# Thoughts on a job offer in Abu Dhabi



## Cactus_Jack

Hello all, 

I just joined today while trying to research a possible job offer in Abu Dhabi.

The job is a crew chief for aircraft maintenance that seems to be with the UAE military.

266,296.45 AED base pay

Housing (private apartment) and transportation (car)included.

30 days paid vacation

Air fare to and from.

Paid Holidays

9,182.62 AED year completion bonus

I am looking at this to be moving there without the Mrs. she will stay in the States. I then hope to send the majority of the pay back and live there alone.

About how much would I need per month for myself?

Also is there a list anywhere of things you should not do while there?

I really don't have the desire to see what jails in another part of the world are like.

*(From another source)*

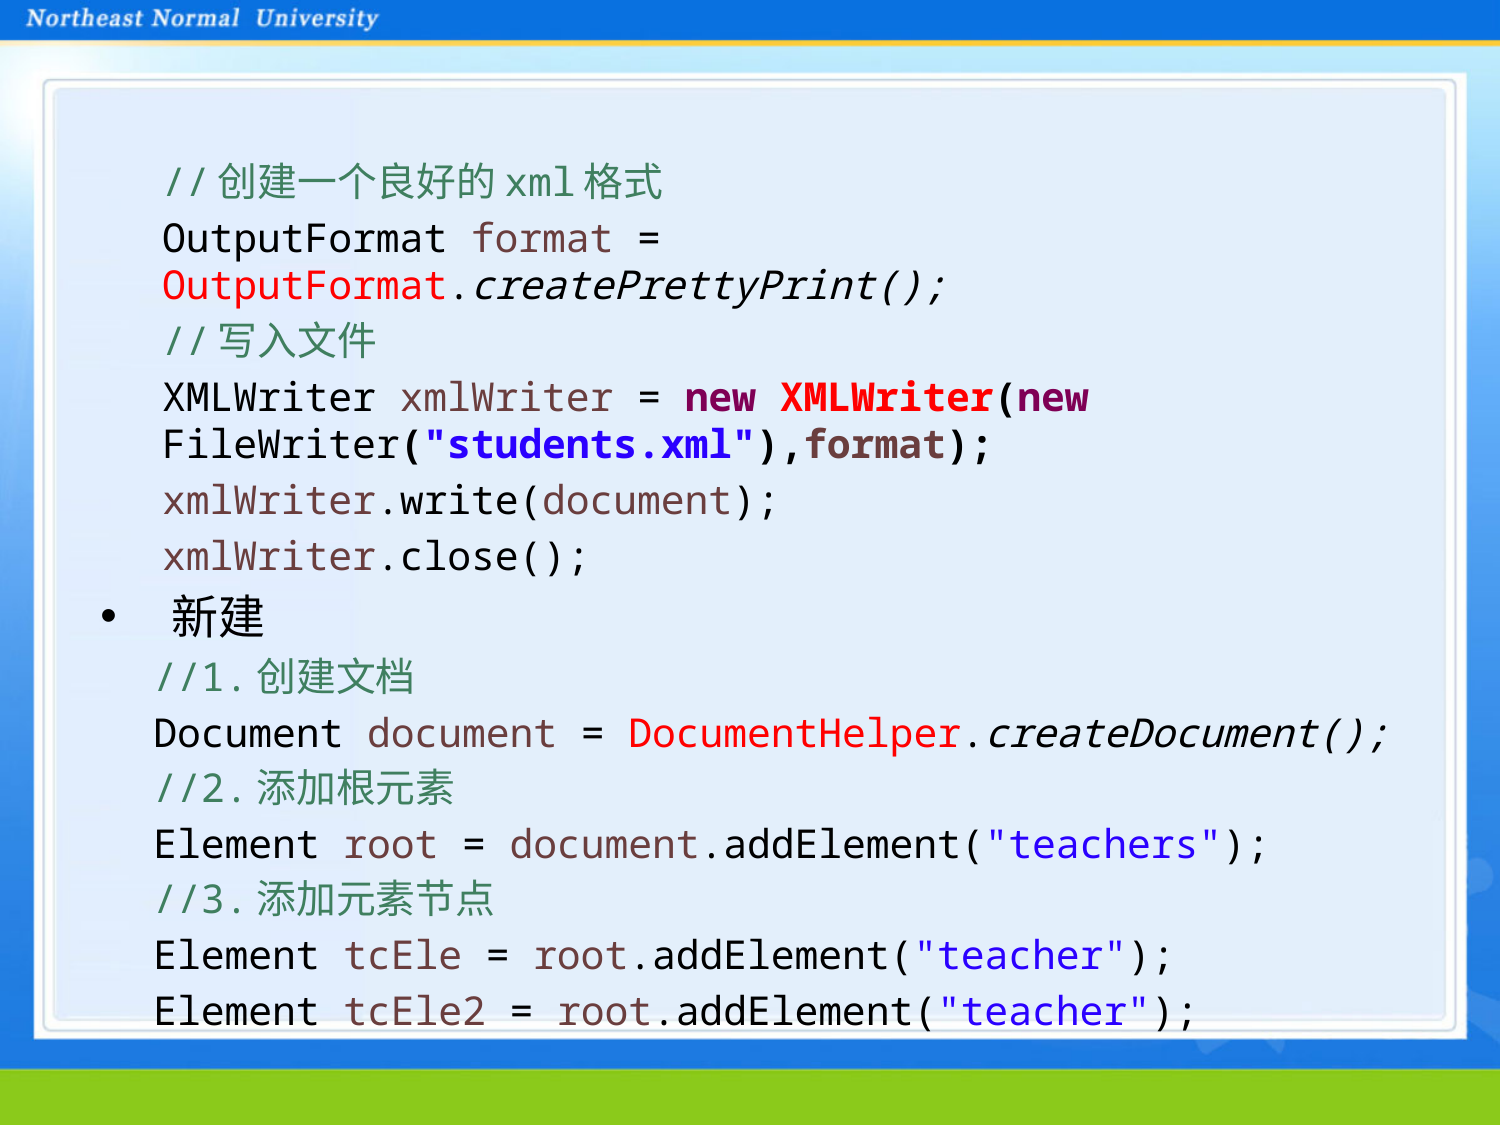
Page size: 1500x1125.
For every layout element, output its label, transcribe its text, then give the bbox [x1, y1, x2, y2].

picture [0, 0, 1500, 1125]
list //创建一个良好的xml格式 OutputFormat format = OutputFormat.createPrettyPrint(); //写入文件 XMLWriter xmlWriter = new XMLWriter(new FileWriter("students.xml"),format); xmlWriter.write(document); xmlWriter.close(); 新建 //1.创建文档 Document document = DocumentHelper.createDocument(); //2.添加根元素 Element root = document.addElement("teachers"); //3.添加元素节点 Element tcEle = root.addElement("teacher"); Element tcEle2 = root.addElement("teacher"); [76, 149, 1427, 1071]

Thank you for any information you are able to give me.:hail:


----------



## Cactus_Jack

Cactus_Jack said:


> Hello all,
> 
> I just joined today while trying to research a possible job offer in Abu Dhabi.
> 
> The job is a crew chief for aircraft maintenance that seems to be with the UAE military.
> 
> 266,296.45 AED base pay
> 
> Housing (private apartment) and transportation (car)included.
> 
> 30 days paid vacation
> 
> Air fare to and from.
> 
> Paid Holidays
> 
> 9,182.62 AED year completion bonus
> 
> I am looking at this to be moving there without the Mrs. she will stay in the States. I then hope to send the majority of the pay back and live there alone.
> 
> About how much would I need per month for myself?
> 
> Also is there a list anywhere of things you should not do while there?
> 
> I really don't have the desire to see what jails in another part of the world are like.
> 
> Thank you for any information you are able to give me.:hail:


all of these are yearly amounts


----------